(Beginning of Information)
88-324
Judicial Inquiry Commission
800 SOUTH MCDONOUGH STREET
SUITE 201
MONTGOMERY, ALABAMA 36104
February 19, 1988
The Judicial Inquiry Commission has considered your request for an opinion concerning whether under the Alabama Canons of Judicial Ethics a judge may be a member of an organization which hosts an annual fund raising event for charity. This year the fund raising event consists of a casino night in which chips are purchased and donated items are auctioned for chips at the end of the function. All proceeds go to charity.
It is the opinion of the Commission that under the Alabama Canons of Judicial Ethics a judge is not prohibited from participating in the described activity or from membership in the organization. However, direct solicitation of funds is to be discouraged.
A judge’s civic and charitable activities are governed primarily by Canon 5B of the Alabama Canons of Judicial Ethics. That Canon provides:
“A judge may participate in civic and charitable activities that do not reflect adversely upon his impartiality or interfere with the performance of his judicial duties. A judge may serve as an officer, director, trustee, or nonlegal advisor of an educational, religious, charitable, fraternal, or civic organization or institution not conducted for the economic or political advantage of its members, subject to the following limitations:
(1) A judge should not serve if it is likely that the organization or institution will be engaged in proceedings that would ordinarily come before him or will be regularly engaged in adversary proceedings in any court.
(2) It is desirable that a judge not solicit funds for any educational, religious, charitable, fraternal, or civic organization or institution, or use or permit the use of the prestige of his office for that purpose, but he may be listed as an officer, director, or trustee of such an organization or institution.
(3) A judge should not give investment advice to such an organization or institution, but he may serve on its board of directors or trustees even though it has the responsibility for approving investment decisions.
(End of Information)
(Beginning of Information)
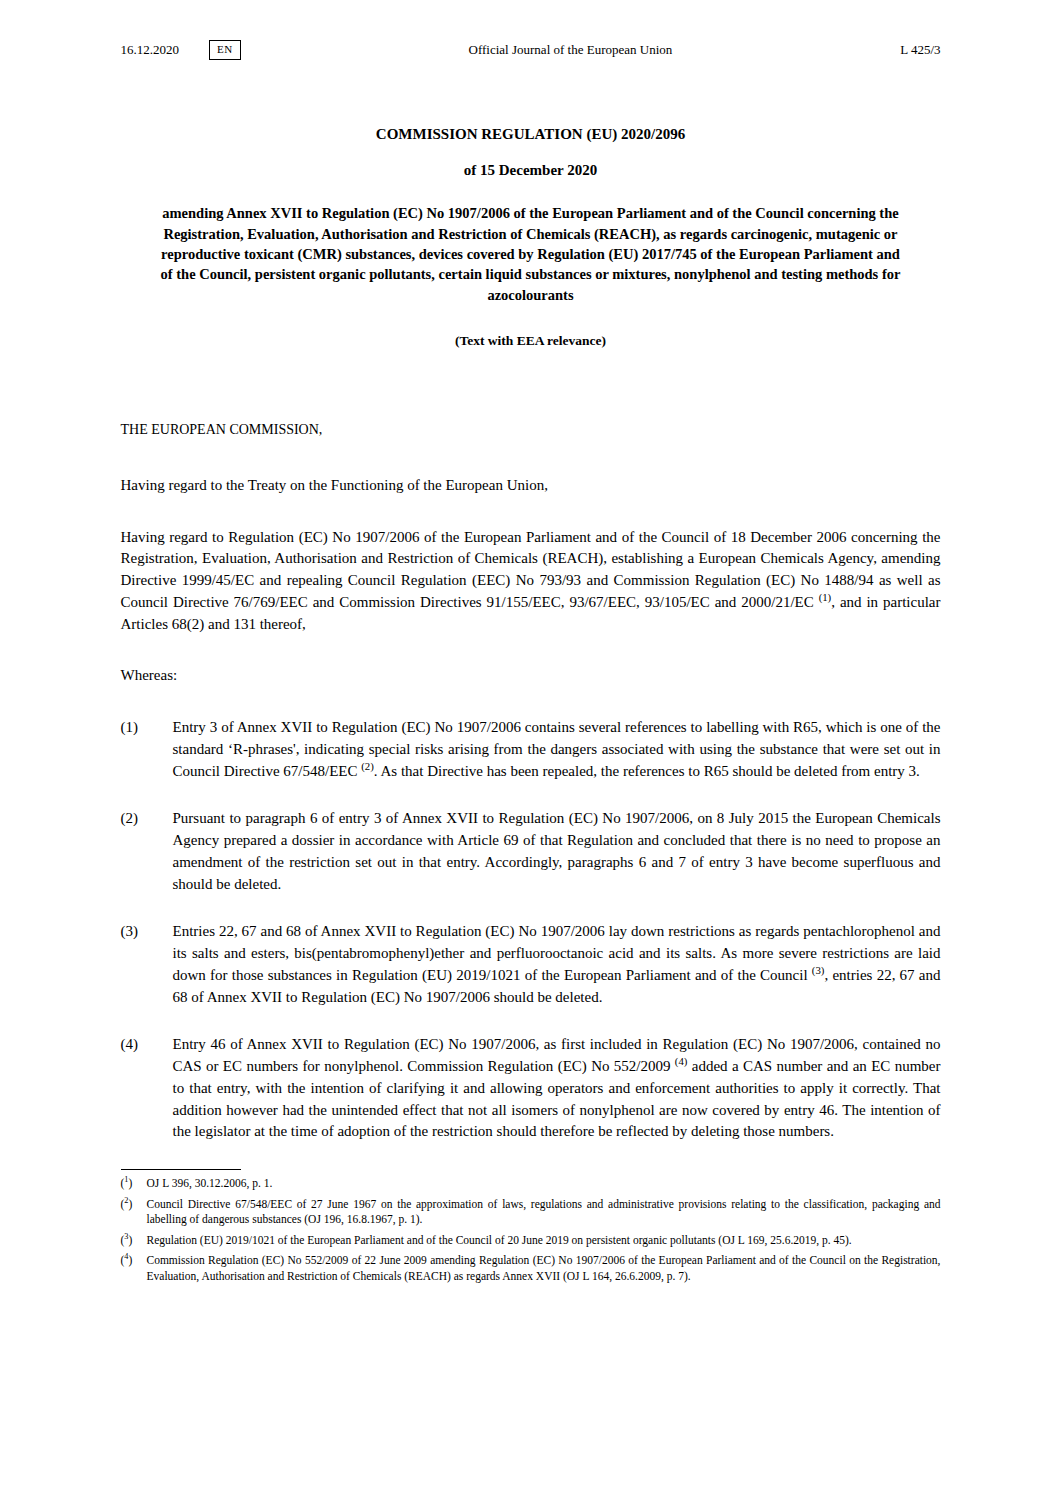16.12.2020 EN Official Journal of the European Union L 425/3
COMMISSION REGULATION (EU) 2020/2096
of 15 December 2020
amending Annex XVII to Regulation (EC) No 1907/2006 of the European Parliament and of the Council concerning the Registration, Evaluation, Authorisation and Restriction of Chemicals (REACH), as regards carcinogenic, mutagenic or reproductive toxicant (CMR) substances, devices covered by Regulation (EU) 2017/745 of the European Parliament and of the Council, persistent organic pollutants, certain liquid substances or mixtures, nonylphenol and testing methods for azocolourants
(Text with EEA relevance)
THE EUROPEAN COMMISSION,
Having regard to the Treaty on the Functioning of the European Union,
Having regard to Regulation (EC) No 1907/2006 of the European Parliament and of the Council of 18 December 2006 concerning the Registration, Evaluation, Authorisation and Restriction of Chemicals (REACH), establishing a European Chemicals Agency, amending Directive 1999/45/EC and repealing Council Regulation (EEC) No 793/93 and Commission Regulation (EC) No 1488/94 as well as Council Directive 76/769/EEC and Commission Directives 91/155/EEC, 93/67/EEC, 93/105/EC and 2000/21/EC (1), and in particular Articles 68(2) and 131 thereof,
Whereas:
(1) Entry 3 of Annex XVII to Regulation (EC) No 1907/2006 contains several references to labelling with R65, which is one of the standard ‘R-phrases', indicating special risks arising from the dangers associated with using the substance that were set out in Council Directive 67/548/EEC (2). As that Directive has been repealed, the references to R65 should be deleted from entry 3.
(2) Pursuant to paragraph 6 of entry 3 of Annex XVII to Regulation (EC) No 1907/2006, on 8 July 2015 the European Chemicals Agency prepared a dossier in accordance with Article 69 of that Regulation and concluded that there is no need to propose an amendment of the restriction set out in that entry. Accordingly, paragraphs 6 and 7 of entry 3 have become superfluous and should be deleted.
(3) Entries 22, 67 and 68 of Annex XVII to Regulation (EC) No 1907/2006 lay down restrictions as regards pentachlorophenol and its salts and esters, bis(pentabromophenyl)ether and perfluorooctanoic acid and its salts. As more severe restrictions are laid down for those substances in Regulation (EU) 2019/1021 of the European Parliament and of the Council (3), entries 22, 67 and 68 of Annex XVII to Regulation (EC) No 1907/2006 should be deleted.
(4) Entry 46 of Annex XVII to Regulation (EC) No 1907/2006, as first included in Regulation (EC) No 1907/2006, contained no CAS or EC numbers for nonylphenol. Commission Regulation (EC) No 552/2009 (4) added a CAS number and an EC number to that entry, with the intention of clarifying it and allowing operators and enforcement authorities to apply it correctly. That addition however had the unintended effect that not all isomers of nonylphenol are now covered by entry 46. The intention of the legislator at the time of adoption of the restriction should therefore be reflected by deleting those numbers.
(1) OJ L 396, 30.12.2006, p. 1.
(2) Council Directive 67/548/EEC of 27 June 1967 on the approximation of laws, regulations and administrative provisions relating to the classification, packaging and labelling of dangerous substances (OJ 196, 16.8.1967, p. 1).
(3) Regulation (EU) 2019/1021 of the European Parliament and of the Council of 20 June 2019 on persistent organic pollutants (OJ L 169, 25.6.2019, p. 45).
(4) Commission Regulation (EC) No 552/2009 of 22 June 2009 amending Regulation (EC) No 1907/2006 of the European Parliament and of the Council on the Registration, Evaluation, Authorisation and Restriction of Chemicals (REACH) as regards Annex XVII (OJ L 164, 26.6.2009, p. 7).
(End of Information)
[Task prompt] Your answer should be only the number of lines, in the entries above, that include "Inquiry".

[Result] 2